Belgium and Italy, too, are loosening their age restrictions for the AstraZeneca vaccine as they scramble to confront a looming third spike in COVID-19 cases driven by more contagious virus variants.

In Italy, Premier Mario Draghi's new government ousted the COVID-19 emergency czar this week and put an army general with expertise in logistics and experience in Afghanistan and Kosovo in charge of the country's vaccination program.

Denmark, meanwhile, stands out as an EU vaccination success story.
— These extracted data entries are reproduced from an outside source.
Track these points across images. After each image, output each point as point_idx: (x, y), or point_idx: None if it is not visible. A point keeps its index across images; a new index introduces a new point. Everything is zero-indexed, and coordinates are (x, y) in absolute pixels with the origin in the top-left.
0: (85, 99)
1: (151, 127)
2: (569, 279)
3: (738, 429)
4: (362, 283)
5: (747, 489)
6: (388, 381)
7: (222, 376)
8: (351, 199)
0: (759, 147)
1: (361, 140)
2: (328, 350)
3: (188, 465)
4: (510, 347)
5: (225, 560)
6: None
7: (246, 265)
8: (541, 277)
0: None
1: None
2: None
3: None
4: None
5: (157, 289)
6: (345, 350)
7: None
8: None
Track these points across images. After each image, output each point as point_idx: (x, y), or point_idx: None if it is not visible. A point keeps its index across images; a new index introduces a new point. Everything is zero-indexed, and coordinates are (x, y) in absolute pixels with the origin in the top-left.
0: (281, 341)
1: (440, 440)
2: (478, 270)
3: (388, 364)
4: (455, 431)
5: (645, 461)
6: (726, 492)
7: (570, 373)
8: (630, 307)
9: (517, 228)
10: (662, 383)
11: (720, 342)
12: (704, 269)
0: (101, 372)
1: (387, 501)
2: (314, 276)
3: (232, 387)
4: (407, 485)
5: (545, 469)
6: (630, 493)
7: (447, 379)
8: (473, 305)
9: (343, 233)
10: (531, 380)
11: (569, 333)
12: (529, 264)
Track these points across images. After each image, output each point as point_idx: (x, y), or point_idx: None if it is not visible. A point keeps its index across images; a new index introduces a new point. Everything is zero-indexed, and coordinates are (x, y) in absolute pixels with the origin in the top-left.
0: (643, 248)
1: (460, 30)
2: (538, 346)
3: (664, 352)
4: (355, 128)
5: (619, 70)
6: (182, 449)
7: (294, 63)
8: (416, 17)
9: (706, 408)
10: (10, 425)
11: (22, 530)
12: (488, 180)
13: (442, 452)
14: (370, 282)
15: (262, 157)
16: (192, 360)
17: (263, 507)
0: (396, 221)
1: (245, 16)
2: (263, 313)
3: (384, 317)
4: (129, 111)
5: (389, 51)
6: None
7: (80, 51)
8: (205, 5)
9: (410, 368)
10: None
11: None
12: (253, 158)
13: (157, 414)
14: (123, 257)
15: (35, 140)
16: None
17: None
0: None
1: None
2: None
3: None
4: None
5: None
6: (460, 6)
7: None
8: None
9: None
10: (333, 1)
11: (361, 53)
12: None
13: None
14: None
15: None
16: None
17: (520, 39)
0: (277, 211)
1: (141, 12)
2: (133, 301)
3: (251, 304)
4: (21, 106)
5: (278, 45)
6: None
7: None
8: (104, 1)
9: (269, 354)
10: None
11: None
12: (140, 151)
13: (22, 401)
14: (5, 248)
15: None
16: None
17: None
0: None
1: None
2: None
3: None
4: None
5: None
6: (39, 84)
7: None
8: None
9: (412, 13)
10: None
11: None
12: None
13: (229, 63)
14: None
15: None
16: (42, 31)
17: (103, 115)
The Scandinavian nation leads the bloc's vaccination tables along with tiny Malta and expects to vaccinate all adults by July — far ahead of the EU goal of 70% of adults vaccinated by September.

Rather than hold back doses for the required second shot, Danish health authorities followed the British model of using all available vaccines as they came in — an approach more EU countries are now considering.

And all of Denmark's 6 million people have digital health records linked to a single ID number, allowing authorities to pinpoint exactly who is eligible for vaccination and reach out to them directly. British authorities also text people directly to set up shots.

“There are historical reasons why we don’t have a centralized register like in Denmark,” said von Gaudecker, citing Germany's grim history of state oppression under Nazism and Communism.

“Of course a state can do terrible things with data," he said. "But it can also potentially do great things with data.”

Better targeting available doses for those who need them is one way European countries hope to stay ahead of the virus in the coming months, as more contagious variants spread.

France and Spain plan to give just one shot of the two-dose vaccines to some people who have recovered from COVID-19, arguing that recent infections act as partial protection against the virus.

Italy, France and the Czech Republic are prioritizing vaccinations in outbreak hotspots. Hungary's leader got a Chinese COVID-19 shot over the weekend and his country and Slovakia are buying Russia's Sputnik V to supplement other vaccines delivered by the EU. Poland's president has suggested that his country may follow Hungary's lead in getting Chinese vaccines.

The number of available vaccines across the EU could swell further next week if the European Medicines Agency follows the lead of the U.S. in approving the single-dose vaccine made by Johnson & Johnson. President Joe Biden has indicated the U.S. now expects to take delivery of enough coronavirus vaccine for all adults by the end of May — two months earlier than anticipated.

“If we can’t vaccinate the little we do have, then we’re obviously going to have an even bigger problem when we get a lot of vaccine,” said Baerbel Bas, a lawmaker with Germany's center-left Social Democratic Party.

Germany’s health minister said more than 5% of the population have now received a first dose.

“But it’s clear, we need more tempo,” Jens Spahn said, adding that vaccine centers will be given greater flexibility to decide who to give the shots to.

Ursula Nonnemacher, the top health official in Germany's state of Brandenburg, which encircles Berlin, vowed not to leave any precious vaccine doses in storage as she announced the start of vaccinations Wednesday in some doctors' practices.

"Now we’re shifting into overdrive,” she said.